Concilier le bien-être des
monarques et celui des habitants
Les
pins et les sapins abattus font partie d'une économie
clandestine et lucrative pour certains résidents,
même si, depuis des années, la majorité
des résidents tente de se convertir à
l'écotourisme. Jose Luis Alvarez est conscient
des besoins de la population. Il a aussi tenté
de venir en aide aux Ejideros en leur proposant une
solution : le développement durable.
Pour ce faire, il plante des oyamels
dans les forêts coupées à blanc.
Non seulement les monarques affectionnent cette variété
d'arbres, mais ces arbres ont l'avantage de pousser
rapidement, ce qui permettra de faire une coupe sélective
tous les cinq ans autour des zones d'hivernation. Après
15 ans, un résident se retrouvera avec 800 arbres
par hectare. Une forêt qui rapportera près
de 100 000 $ l'hectare et qui assurera également
un écosystème viable pour le papillon.
Grâce à une fondation à but non
lucratif, 200 000 arbres seront plantés
cette année.
Mais
pour l'instant, ces efforts demeurent insuffisants.
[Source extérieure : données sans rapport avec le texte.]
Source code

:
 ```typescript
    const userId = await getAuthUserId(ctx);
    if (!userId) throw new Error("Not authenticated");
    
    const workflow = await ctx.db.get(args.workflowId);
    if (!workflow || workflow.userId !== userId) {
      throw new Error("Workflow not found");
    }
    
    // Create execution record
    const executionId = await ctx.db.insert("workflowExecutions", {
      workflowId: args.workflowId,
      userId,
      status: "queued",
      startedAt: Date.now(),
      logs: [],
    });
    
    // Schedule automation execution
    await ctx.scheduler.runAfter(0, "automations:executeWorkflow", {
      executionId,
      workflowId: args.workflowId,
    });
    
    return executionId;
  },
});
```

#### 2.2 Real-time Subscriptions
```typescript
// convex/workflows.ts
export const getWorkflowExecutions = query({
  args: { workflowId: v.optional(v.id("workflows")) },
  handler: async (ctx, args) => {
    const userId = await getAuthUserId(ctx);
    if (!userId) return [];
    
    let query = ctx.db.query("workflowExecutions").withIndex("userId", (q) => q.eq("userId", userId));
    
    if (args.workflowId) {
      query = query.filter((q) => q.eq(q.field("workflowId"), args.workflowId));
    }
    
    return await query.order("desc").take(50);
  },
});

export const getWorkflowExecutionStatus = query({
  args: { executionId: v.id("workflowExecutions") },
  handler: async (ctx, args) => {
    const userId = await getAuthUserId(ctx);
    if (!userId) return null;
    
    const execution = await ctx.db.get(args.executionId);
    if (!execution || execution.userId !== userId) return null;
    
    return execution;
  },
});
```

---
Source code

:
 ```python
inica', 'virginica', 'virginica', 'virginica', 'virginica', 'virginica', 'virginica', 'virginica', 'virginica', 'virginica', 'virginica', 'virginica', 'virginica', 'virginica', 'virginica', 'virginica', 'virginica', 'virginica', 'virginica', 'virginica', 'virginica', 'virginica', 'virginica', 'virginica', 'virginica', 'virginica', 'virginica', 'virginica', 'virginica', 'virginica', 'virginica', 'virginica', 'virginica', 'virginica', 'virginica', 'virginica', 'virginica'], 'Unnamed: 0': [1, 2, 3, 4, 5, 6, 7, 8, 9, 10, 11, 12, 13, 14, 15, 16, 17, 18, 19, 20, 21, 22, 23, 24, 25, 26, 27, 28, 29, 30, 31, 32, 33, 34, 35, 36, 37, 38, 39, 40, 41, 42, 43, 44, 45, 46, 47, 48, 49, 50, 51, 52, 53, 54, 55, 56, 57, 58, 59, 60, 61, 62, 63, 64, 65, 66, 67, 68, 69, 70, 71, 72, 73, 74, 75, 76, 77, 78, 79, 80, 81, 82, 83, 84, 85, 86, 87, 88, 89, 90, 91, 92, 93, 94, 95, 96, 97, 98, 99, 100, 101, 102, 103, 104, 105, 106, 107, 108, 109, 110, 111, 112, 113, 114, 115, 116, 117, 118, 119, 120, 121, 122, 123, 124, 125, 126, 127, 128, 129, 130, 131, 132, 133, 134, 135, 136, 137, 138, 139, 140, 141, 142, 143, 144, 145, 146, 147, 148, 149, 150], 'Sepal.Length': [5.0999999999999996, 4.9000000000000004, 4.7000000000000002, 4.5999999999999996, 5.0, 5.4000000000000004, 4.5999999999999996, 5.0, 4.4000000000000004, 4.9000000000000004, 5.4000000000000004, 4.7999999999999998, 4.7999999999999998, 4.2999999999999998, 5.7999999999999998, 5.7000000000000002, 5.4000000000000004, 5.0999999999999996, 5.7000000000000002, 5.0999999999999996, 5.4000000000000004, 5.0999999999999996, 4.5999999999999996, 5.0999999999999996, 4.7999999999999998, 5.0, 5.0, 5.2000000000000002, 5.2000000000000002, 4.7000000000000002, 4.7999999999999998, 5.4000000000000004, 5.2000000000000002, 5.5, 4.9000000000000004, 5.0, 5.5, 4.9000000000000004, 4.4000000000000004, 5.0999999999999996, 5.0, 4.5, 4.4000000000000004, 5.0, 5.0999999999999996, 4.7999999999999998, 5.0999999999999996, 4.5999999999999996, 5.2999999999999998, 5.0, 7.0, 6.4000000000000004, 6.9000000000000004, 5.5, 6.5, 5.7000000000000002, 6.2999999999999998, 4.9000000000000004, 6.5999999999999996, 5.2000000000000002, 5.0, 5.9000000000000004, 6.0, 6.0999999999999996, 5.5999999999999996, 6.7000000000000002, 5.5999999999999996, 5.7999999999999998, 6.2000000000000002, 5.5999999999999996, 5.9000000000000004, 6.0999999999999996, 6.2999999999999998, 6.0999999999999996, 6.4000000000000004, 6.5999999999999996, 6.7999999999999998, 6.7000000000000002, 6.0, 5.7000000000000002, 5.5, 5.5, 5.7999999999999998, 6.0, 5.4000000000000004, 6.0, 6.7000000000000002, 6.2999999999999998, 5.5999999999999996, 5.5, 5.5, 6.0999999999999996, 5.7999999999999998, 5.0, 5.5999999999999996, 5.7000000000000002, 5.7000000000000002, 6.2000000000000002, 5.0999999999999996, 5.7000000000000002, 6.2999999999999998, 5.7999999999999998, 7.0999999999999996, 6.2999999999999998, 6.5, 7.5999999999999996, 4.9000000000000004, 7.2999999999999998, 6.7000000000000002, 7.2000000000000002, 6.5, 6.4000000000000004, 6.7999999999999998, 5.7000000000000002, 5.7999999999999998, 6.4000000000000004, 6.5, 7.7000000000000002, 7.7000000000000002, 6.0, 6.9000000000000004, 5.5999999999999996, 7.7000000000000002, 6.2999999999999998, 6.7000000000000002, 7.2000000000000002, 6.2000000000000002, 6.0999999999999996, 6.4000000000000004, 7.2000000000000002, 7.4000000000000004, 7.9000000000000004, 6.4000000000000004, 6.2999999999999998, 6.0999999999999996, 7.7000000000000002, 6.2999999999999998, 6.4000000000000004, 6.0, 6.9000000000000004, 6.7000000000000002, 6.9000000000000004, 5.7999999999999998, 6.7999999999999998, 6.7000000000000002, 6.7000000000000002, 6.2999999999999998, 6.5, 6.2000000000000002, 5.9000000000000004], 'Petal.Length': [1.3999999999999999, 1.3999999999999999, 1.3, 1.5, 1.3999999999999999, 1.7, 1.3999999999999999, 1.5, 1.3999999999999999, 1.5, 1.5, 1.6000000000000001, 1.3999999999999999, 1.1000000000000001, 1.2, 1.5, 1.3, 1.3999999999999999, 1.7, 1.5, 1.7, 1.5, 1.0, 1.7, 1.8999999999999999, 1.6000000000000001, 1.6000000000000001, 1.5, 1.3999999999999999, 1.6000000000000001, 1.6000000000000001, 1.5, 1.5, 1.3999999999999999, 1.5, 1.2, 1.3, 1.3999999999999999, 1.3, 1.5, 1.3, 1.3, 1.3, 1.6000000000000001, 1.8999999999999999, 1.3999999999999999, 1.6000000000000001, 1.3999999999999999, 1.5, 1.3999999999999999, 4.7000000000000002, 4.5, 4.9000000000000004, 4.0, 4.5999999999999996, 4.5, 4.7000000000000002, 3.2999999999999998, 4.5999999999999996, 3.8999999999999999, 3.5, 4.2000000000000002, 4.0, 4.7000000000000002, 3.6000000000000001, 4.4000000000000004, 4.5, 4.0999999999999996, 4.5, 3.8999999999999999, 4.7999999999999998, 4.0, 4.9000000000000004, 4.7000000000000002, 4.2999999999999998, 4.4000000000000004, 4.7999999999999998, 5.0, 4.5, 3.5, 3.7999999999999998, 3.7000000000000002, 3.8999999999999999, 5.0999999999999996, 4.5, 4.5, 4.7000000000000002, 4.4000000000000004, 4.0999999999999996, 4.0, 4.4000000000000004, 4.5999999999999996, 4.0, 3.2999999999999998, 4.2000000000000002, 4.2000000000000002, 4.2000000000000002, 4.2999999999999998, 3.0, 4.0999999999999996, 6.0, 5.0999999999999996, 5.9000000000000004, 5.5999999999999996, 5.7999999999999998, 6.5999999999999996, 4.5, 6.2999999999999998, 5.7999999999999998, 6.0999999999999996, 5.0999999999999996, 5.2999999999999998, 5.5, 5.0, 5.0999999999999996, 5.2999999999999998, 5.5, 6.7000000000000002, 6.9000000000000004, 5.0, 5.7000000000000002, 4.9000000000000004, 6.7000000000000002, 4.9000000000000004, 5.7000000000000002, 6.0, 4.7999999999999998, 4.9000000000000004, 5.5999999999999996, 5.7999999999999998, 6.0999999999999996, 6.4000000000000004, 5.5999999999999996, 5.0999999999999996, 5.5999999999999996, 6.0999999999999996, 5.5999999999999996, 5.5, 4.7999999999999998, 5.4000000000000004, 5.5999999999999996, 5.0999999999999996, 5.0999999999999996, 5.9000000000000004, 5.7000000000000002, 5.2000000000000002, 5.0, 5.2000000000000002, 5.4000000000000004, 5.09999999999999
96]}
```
Ce sont des dizaines de millions d'arbres qu'il faudrait
planter. Pour Jean Lauriault, il y a urgence d'agir.
La déforestation est une menace réelle
pour une autre raison. « Avec la déforestation,
on augmente la température locale. Par conséquent,
le papillon monarque va se réchauffer et va commencer
à voler plus tôt. En volant, il perdra
son énergie, et il est possible qu'il soit plus
difficile pour lui de s'accoupler et de retourner au
Canada. »
À la fin de son hivernation à
la fin du mois de mars c'est ici qu'il
se reproduit avant de repartir pour le Canada. Après
la reproduction, les papillons meurent. Une nouvelle
génération de monarques quitte alors le
Michoacan vers le Canada. Ils se reproduisent à
leur tour et meurent tout au long du chemin. Entre la
fin du mois de mars et la fin de juin, il faudra environ
quatre générations successives de papillons
pour se rendre jusqu'au Canada.
Même si on a découvert leur
cachette hivernale en 1975, on est encore loin de tout
comprendre sur ce mystérieux voyage annuel. Pour
des scientifiques comme Jean Lauriault, la grande réunion
de ces centaines de millions de papillons inspire le
respect et justifie notre effort pour sauvegarder l'espèce.